▸ Goal of the exercise
The records that follow should be returned exactly, pictures excluded.

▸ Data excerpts
---
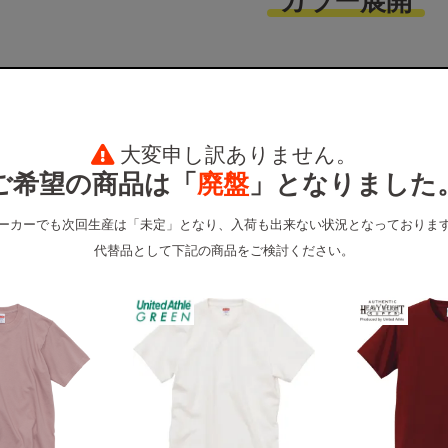
カラー展開
大変申し訳ありません。
ご希望の商品は「
廃盤
」となりました
ーカーでも次回生産は「未定」となり、入荷も出来ない状況となっておりま
代替品として下記の商品をご検討ください。
ﾌﾞﾗｯｸ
---
▸ Your response
カラー展開
大変申し訳ありません。
ご希望の商品は「
廃盤
」となりました
ーカーでも次回生産は「未定」となり、入荷も出来ない状況となっておりま
代替品として下記の商品をご検討ください。
ﾌﾞﾗｯｸ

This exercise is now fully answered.